Voir Deneuve en jogging et bigoudis est un régal

Au départ de “Potiche”, existe cette comédie de boulevard signée Barillet et Grédy en 1980, écrite sur mesure pour Jacqueline Maillan.
“Je connaissais cette pièce depuis longtemps, avant même de tourner “Huit femmes”, a expliqué le cinéaste François Ozon lors de son passage à Lyon avec Catherine Deneuve. Ce qui a déclenché l’envie d’en faire un film a été la campagne présidentielle Royal-Sarkozy. Beaucoup de machisme se réveillait et on assistait à la résurgence d’une misogynie, même de la part des femmes. J’ai relu la pièce à l’aune de tout cela.”Parce que son mari, p.-d.g. d’une usine de parapluies, a été séquestré par ses ouvriers (nous sommes en 1977) et qu’il en ressort très fatigué, une ménagère va quitter son rôle de potiche pour reprendre la tête de l’usine puis s’imposer politiquement dans le secteur. Grâce à ses acteurs formidables (Catherine Deneuve, Gérard Depardieu, Fabrice Luchini, Karin Viard, Judith Godrèche et Jérémie Rénier), Ozon réussit à transformer l’image ringarde de son matériau d’origine en une comédie enjouée et moderne, comme il l’avait déjà fait avec “8 femmes” et son adaptation brillante d’une pièce poussiéreuse de Robert Thomas.
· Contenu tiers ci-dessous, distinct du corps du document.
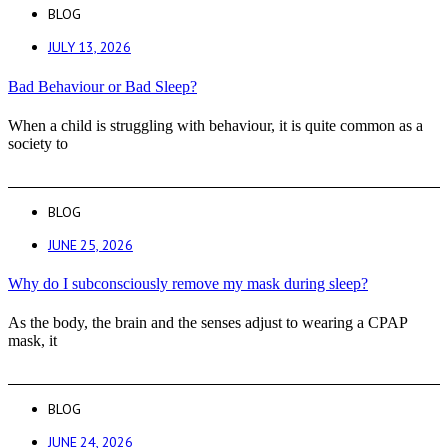
BLOG
JULY 13, 2026
Bad Behaviour or Bad Sleep?
When a child is struggling with behaviour, it is quite common as a
society to
BLOG
JUNE 25, 2026
Why do I subconsciously remove my mask during sleep?
As the body, the brain and the senses adjust to wearing a CPAP
mask, it
BLOG
JUNE 24, 2026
Pourtant, il suffit d’aller sur le site de l’Ina et de regarder les premières minutes de “Potiche”, la version théâtrale mise en scène par Pierre Mondy et interprétée par Jacqueline Maillan et Jacques Jouanneau, pour se rendre compte qu’Ozon a apporté peu de changements à la mise en scène et au texte. Sa force réside plus dans le choix de ses interprètes. Voir débarquer sur le plateau de théâtre Jacqueline Maillan en jogging rouge amuse. Mais voir Catherine Deneuve, dans ce même jogging rouge et des bigoudis sur la tête, faire ses exercices au début du film est davantage surprenant. Ozon revisite avec un plaisir communicatif ce passé récent : il avait 9 ans en 1977 et, raconte-t-il, il se souvient davantage des costumes, des coiffures, du mobilier, plus en tout cas que du contexte politique.
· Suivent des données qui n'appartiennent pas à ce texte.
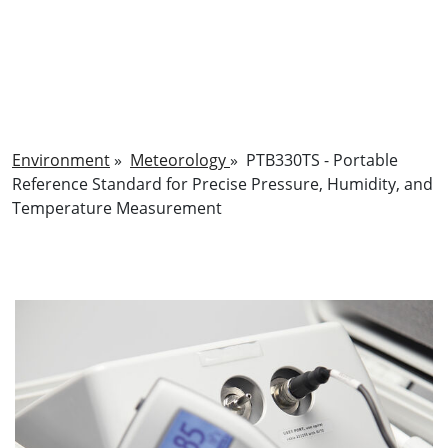
Environment
»
Meteorology
»
PTB330TS - Portable
Reference Standard for Precise Pressure, Humidity, and
Temperature Measurement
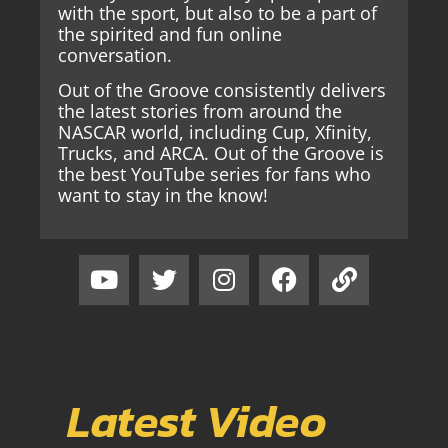
with the sport, but also to be a part of
the spirited and fun online
conversation.
Out of the Groove consistently delivers
the latest stories from around the
NASCAR world, including Cup, Xfinity,
Trucks, and ARCA. Out of the Groove is
the best YouTube series for fans who
want to stay in the know!
Latest Video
Malgré quelques phrases qui résonnent aujourd’hui (“Casse-toi pauvre con !”, “Travailler plus pour gagner plus”) et la présence d’un député-maire communiste puis d’une campagne électorale, “Potiche” n’est pas à proprement parler un film politique. Ozon préfère s’intéresser aux évolutions de ses personnages et les enrichir par quelques touches personnelles.
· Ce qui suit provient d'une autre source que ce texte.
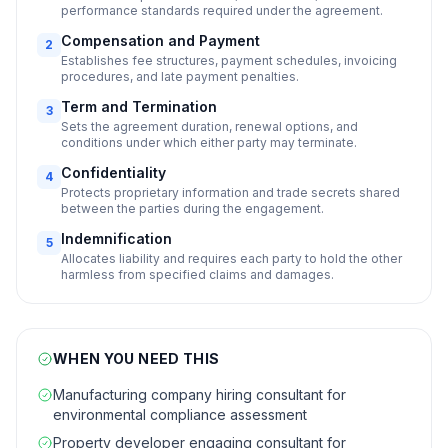
performance standards required under the agreement.
Compensation and Payment
2
Establishes fee structures, payment schedules, invoicing
procedures, and late payment penalties.
Term and Termination
3
Sets the agreement duration, renewal options, and
conditions under which either party may terminate.
Confidentiality
4
Protects proprietary information and trade secrets shared
between the parties during the engagement.
Indemnification
5
Allocates liability and requires each party to hold the other
harmless from specified claims and damages.
WHEN YOU NEED THIS
Manufacturing company hiring consultant for
environmental compliance assessment
Property developer engaging consultant for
Catherine Deneuve conclut : “J’aime beaucoup “8 femmes”, qui est un film épatant. Quand François m’a appelée pour ce nouveau projet, j’étais ravie. La situation présentée dans ce film était très jubilatoire. Beaucoup de choses ont changé depuis 1977. Les hommes bénéficient de congés paternité mais toujours aussi peu de femmes accèdent à des postes importants dans la société française et les salaires restent inégaux.”